Structured page parsing data:
►
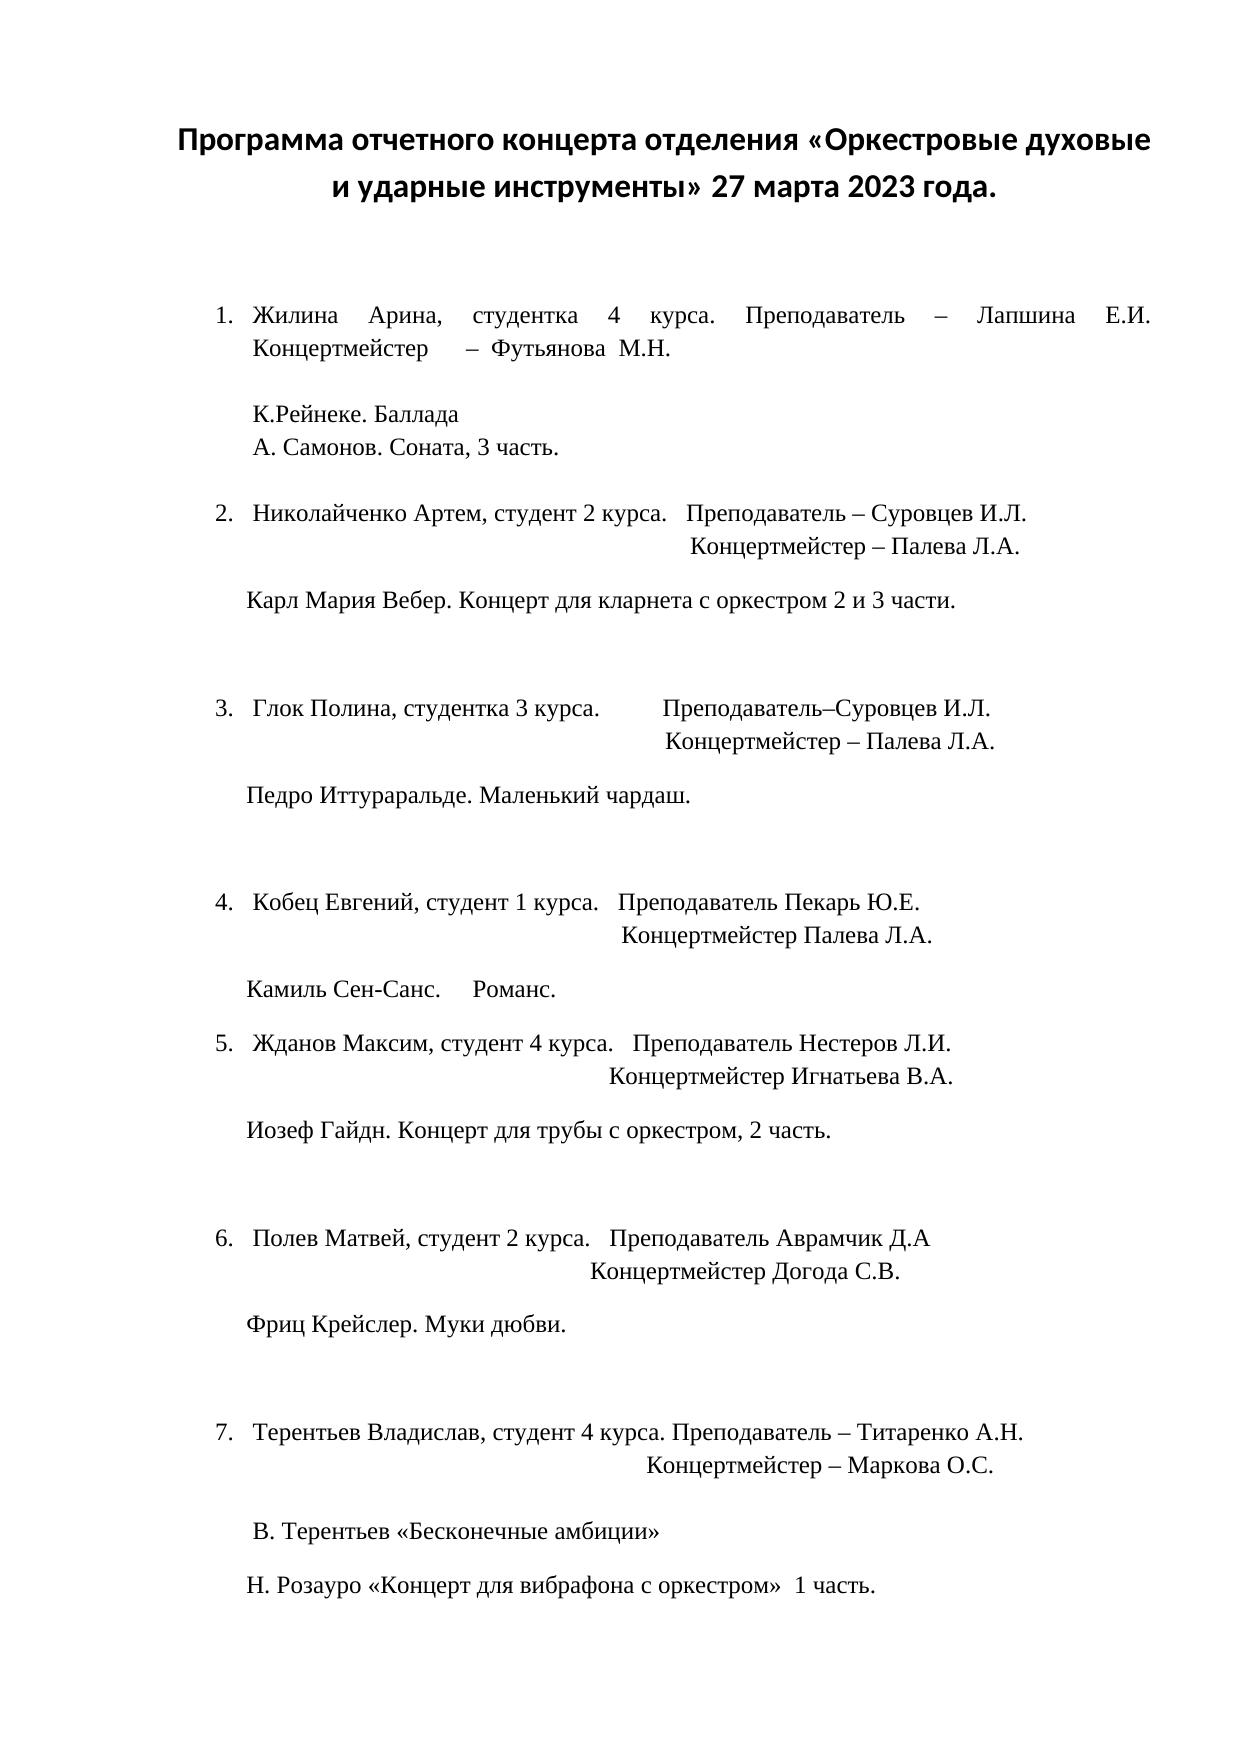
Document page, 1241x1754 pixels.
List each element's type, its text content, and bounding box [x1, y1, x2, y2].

list Концертмейстер Палева Л.А. [252, 920, 1152, 949]
list Полев Матвей, студент 2 курса. Преподаватель Аврамчик Д.А [215, 1223, 1152, 1251]
list А. Самонов. Соната, 3 часть. [252, 432, 1152, 461]
list Концертмейстер – Палева Л.А. [252, 726, 1152, 754]
list К.Рейнеке. Баллада [252, 399, 1152, 428]
list Жилина Арина, студентка 4 курса. Преподаватель – Лапшина Е.И. Концертмейстер – Футьянова М.Н. [215, 300, 1152, 362]
list Концертмейстер – Маркова О.С. [252, 1450, 1152, 1479]
text Фриц Крейслер. Муки дюбви. [177, 1309, 1152, 1338]
text Н. Розауро «Концерт для вибрафона с оркестром» 1 часть. [177, 1570, 1152, 1599]
list Глок Полина, студентка 3 курса. Преподаватель–Суровцев И.Л. [215, 693, 1152, 722]
text Иозеф Гайдн. Концерт для трубы с оркестром, 2 часть. [177, 1115, 1152, 1144]
list Жданов Максим, студент 4 курса. Преподаватель Нестеров Л.И. [215, 1028, 1152, 1057]
list Николайченко Артем, студент 2 курса. Преподаватель – Суровцев И.Л. [215, 498, 1152, 527]
list Концертмейстер Игнатьева В.А. [252, 1061, 1152, 1090]
text Программа отчетного концерта отделения «Оркестровые духовые и ударные инструменты» 27 марта 2023 года. [177, 118, 1152, 206]
list Концертмейстер – Палева Л.А. [252, 531, 1152, 560]
text Карл Мария Вебер. Концерт для кларнета с оркестром 2 и 3 части. [177, 585, 1152, 614]
text Камиль Сен-Санс. Романс. [177, 974, 1152, 1003]
list Кобец Евгений, студент 1 курса. Преподаватель Пекарь Ю.Е. [215, 887, 1152, 916]
list Концертмейстер Догода С.В. [252, 1256, 1152, 1284]
list В. Терентьев «Бесконечные амбиции» [252, 1516, 1152, 1545]
text Педро Иттураральде. Маленький чардаш. [177, 780, 1152, 808]
list Терентьев Владислав, студент 4 курса. Преподаватель – Титаренко А.Н. [215, 1417, 1152, 1446]
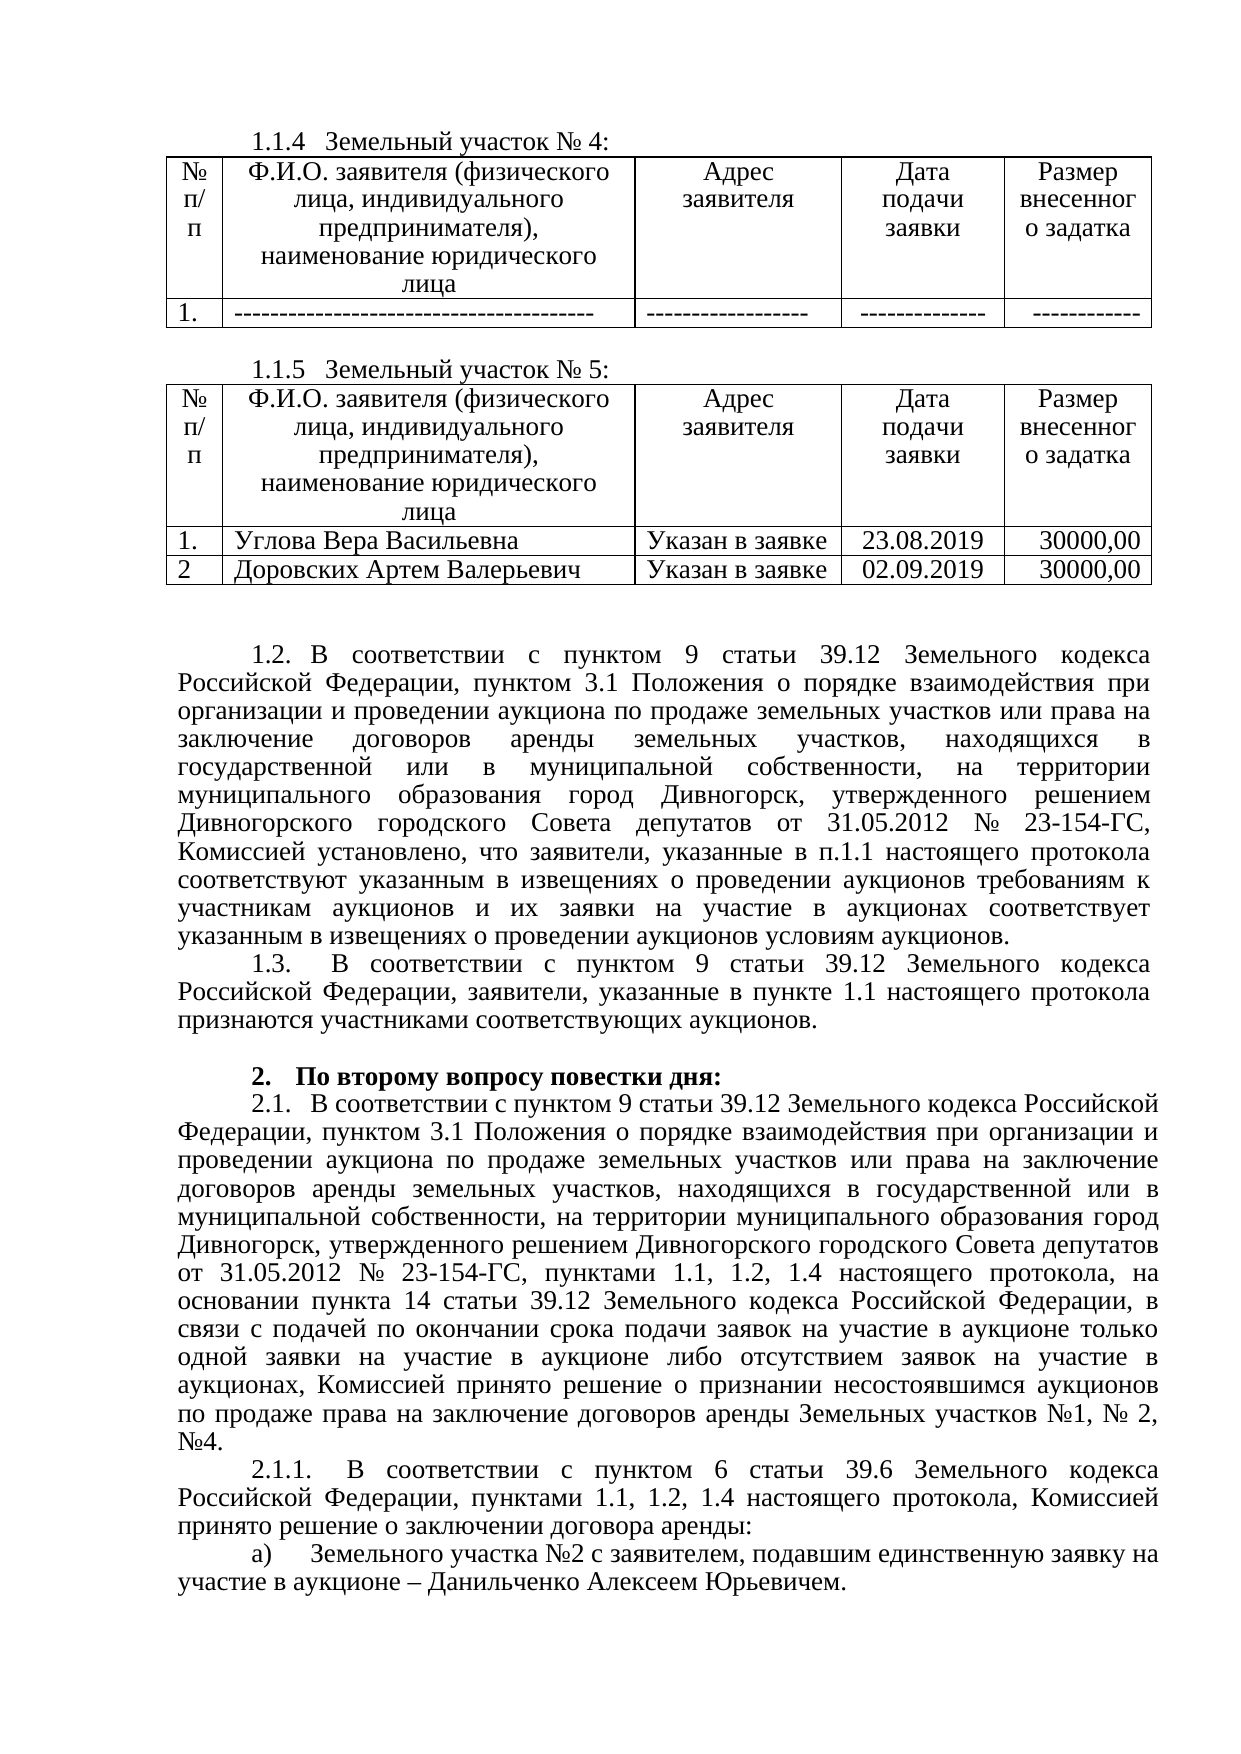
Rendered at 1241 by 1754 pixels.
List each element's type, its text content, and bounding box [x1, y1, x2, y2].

list В соответствии с пунктом 9 статьи 39.12 Земельного кодекса Российской Федерации, пунктом 3.1 Положения о порядке взаимодействия при организации и проведении аукциона по продаже земельных участков или права на заключение договоров аренды земельных участков, находящихся в государственной или в муниципальной собственности, на территории муниципального образования город Дивногорск, утвержденного решением Дивногорского городского Совета депутатов от 31.05.2012 № 23-154-ГС, Комиссией установлено, что заявители, указанные в п.1.1 настоящего протокола соответствуют указанным в извещениях о проведении аукционов требованиям к участникам аукционов и их заявки на участие в аукционах соответствует указанным в извещениях о проведении аукционов условиям аукционов. [177, 641, 1152, 950]
table_cell 30000,00 [1005, 527, 1151, 555]
list Земельный участок № 5: [251, 356, 1160, 384]
table_cell 30000,00 [1005, 556, 1151, 584]
list По второму вопросу повестки дня: [177, 1062, 1152, 1091]
list В соответствии с пунктом 6 статьи 39.6 Земельного кодекса Российской Федерации, пунктами 1.1, 1.2, 1.4 настоящего протокола, Комиссией принято решение о заключении договора аренды: [177, 1456, 1160, 1540]
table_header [223, 158, 634, 298]
table_header Адрес заявителя [636, 158, 841, 298]
table_cell 1. [167, 299, 222, 327]
table_cell ------------ [1005, 299, 1151, 327]
table_cell Доровских Артем Валерьевич [223, 556, 634, 584]
table_header Ф.И.О. заявителя (физического лица, индивидуального предпринимателя), наименование юридического лица [223, 385, 634, 526]
table_header Дата подачи заявки [842, 385, 1004, 526]
table_cell Указан в заявке [636, 527, 841, 555]
table_cell 2 [167, 556, 222, 584]
table_cell 1. [167, 527, 222, 555]
table_cell Углова Вера Васильевна [223, 527, 634, 555]
table_cell Указан в заявке [636, 556, 841, 584]
table_cell ------------------ [636, 299, 841, 327]
table_header Адрес заявителя [636, 385, 841, 526]
table_header № п/п [167, 158, 222, 298]
table_cell ---------------------------------------- [223, 299, 634, 327]
table_header № п/п [167, 385, 222, 526]
list Земельного участка №2 с заявителем, подавшим единственную заявку на участие в аукционе – Данильченко Алексеем Юрьевичем. [177, 1540, 1160, 1596]
list В соответствии с пунктом 9 статьи 39.12 Земельного кодекса Российской Федерации, пунктом 3.1 Положения о порядке взаимодействия при организации и проведении аукциона по продаже земельных участков или права на заключение договоров аренды земельных участков, находящихся в государственной или в муниципальной собственности, на территории муниципального образования город Дивногорск, утвержденного решением Дивногорского городского Совета депутатов от 31.05.2012 № 23-154-ГС, пунктами 1.1, 1.2, 1.4 настоящего протокола, на основании пункта 14 статьи 39.12 Земельного кодекса Российской Федерации, в связи с подачей по окончании срока подачи заявок на участие в аукционе только одной заявки на участие в аукционе либо отсутствием заявок на участие в аукционах, Комиссией принято решение о признании несостоявшимся аукционов по продаже права на заключение договоров аренды Земельных участков №1, № 2, №4. [177, 1091, 1160, 1456]
table_cell 02.09.2019 [842, 556, 1004, 584]
table_cell 23.08.2019 [842, 527, 1004, 555]
list В соответствии с пунктом 9 статьи 39.12 Земельного кодекса Российской Федерации, заявители, указанные в пункте 1.1 настоящего протокола признаются участниками соответствующих аукционов. [177, 950, 1152, 1034]
list Земельный участок № 4: [251, 128, 1160, 156]
table_header Размер внесенного задатка [1005, 158, 1151, 298]
table_cell -------------- [842, 299, 1004, 327]
table_header Размер внесенного задатка [1005, 385, 1151, 526]
table_header Дата подачи заявки [842, 158, 1004, 298]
◄
[What you will do]
In the copy, every entry appears exactly as written above and no picture appears.

[Reply to the exercise]
Document page, 1241x1754 pixels.
List each element's type, its text content, and bounding box [x1, y1, x2, y2].

list Концертмейстер Палева Л.А. [252, 920, 1152, 949]
list Полев Матвей, студент 2 курса. Преподаватель Аврамчик Д.А [215, 1223, 1152, 1251]
list А. Самонов. Соната, 3 часть. [252, 432, 1152, 461]
list Концертмейстер – Палева Л.А. [252, 726, 1152, 754]
list К.Рейнеке. Баллада [252, 399, 1152, 428]
list Жилина Арина, студентка 4 курса. Преподаватель – Лапшина Е.И. Концертмейстер – Футьянова М.Н. [215, 300, 1152, 362]
list Концертмейстер – Маркова О.С. [252, 1450, 1152, 1479]
text Фриц Крейслер. Муки дюбви. [177, 1309, 1152, 1338]
text Н. Розауро «Концерт для вибрафона с оркестром» 1 часть. [177, 1570, 1152, 1599]
list Глок Полина, студентка 3 курса. Преподаватель–Суровцев И.Л. [215, 693, 1152, 722]
text Иозеф Гайдн. Концерт для трубы с оркестром, 2 часть. [177, 1115, 1152, 1144]
list Жданов Максим, студент 4 курса. Преподаватель Нестеров Л.И. [215, 1028, 1152, 1057]
list Николайченко Артем, студент 2 курса. Преподаватель – Суровцев И.Л. [215, 498, 1152, 527]
list Концертмейстер Игнатьева В.А. [252, 1061, 1152, 1090]
text Программа отчетного концерта отделения «Оркестровые духовые и ударные инструменты» 27 марта 2023 года. [177, 118, 1152, 206]
list Концертмейстер – Палева Л.А. [252, 531, 1152, 560]
text Карл Мария Вебер. Концерт для кларнета с оркестром 2 и 3 части. [177, 585, 1152, 614]
text Камиль Сен-Санс. Романс. [177, 974, 1152, 1003]
list Кобец Евгений, студент 1 курса. Преподаватель Пекарь Ю.Е. [215, 887, 1152, 916]
list Концертмейстер Догода С.В. [252, 1256, 1152, 1284]
list В. Терентьев «Бесконечные амбиции» [252, 1516, 1152, 1545]
text Педро Иттураральде. Маленький чардаш. [177, 780, 1152, 808]
list Терентьев Владислав, студент 4 курса. Преподаватель – Титаренко А.Н. [215, 1417, 1152, 1446]
Rendered at 1241 by 1754 pixels.
List each element's type, its text content, and bounding box [x1, y1, x2, y2].

list В соответствии с пунктом 9 статьи 39.12 Земельного кодекса Российской Федерации, пунктом 3.1 Положения о порядке взаимодействия при организации и проведении аукциона по продаже земельных участков или права на заключение договоров аренды земельных участков, находящихся в государственной или в муниципальной собственности, на территории муниципального образования город Дивногорск, утвержденного решением Дивногорского городского Совета депутатов от 31.05.2012 № 23-154-ГС, Комиссией установлено, что заявители, указанные в п.1.1 настоящего протокола соответствуют указанным в извещениях о проведении аукционов требованиям к участникам аукционов и их заявки на участие в аукционах соответствует указанным в извещениях о проведении аукционов условиям аукционов. [177, 641, 1152, 950]
table_cell 30000,00 [1005, 527, 1151, 555]
list Земельный участок № 5: [251, 356, 1160, 384]
table_cell 30000,00 [1005, 556, 1151, 584]
list По второму вопросу повестки дня: [177, 1062, 1152, 1091]
list В соответствии с пунктом 6 статьи 39.6 Земельного кодекса Российской Федерации, пунктами 1.1, 1.2, 1.4 настоящего протокола, Комиссией принято решение о заключении договора аренды: [177, 1456, 1160, 1540]
table_header [223, 158, 634, 298]
table_header Адрес заявителя [636, 158, 841, 298]
table_cell 1. [167, 299, 222, 327]
table_cell ------------ [1005, 299, 1151, 327]
table_cell Доровских Артем Валерьевич [223, 556, 634, 584]
table_header Ф.И.О. заявителя (физического лица, индивидуального предпринимателя), наименование юридического лица [223, 385, 634, 526]
table_header Дата подачи заявки [842, 385, 1004, 526]
table_cell Указан в заявке [636, 527, 841, 555]
table_cell 2 [167, 556, 222, 584]
table_cell 1. [167, 527, 222, 555]
table_cell Углова Вера Васильевна [223, 527, 634, 555]
table_cell Указан в заявке [636, 556, 841, 584]
table_cell ------------------ [636, 299, 841, 327]
table_header Адрес заявителя [636, 385, 841, 526]
table_header № п/п [167, 158, 222, 298]
table_cell ---------------------------------------- [223, 299, 634, 327]
table_header № п/п [167, 385, 222, 526]
list Земельного участка №2 с заявителем, подавшим единственную заявку на участие в аукционе – Данильченко Алексеем Юрьевичем. [177, 1540, 1160, 1596]
list В соответствии с пунктом 9 статьи 39.12 Земельного кодекса Российской Федерации, пунктом 3.1 Положения о порядке взаимодействия при организации и проведении аукциона по продаже земельных участков или права на заключение договоров аренды земельных участков, находящихся в государственной или в муниципальной собственности, на территории муниципального образования город Дивногорск, утвержденного решением Дивногорского городского Совета депутатов от 31.05.2012 № 23-154-ГС, пунктами 1.1, 1.2, 1.4 настоящего протокола, на основании пункта 14 статьи 39.12 Земельного кодекса Российской Федерации, в связи с подачей по окончании срока подачи заявок на участие в аукционе только одной заявки на участие в аукционе либо отсутствием заявок на участие в аукционах, Комиссией принято решение о признании несостоявшимся аукционов по продаже права на заключение договоров аренды Земельных участков №1, № 2, №4. [177, 1091, 1160, 1456]
table_cell 02.09.2019 [842, 556, 1004, 584]
table_cell 23.08.2019 [842, 527, 1004, 555]
list В соответствии с пунктом 9 статьи 39.12 Земельного кодекса Российской Федерации, заявители, указанные в пункте 1.1 настоящего протокола признаются участниками соответствующих аукционов. [177, 950, 1152, 1034]
list Земельный участок № 4: [251, 128, 1160, 156]
table_header Размер внесенного задатка [1005, 158, 1151, 298]
table_cell -------------- [842, 299, 1004, 327]
table_header Размер внесенного задатка [1005, 385, 1151, 526]
table_header Дата подачи заявки [842, 158, 1004, 298]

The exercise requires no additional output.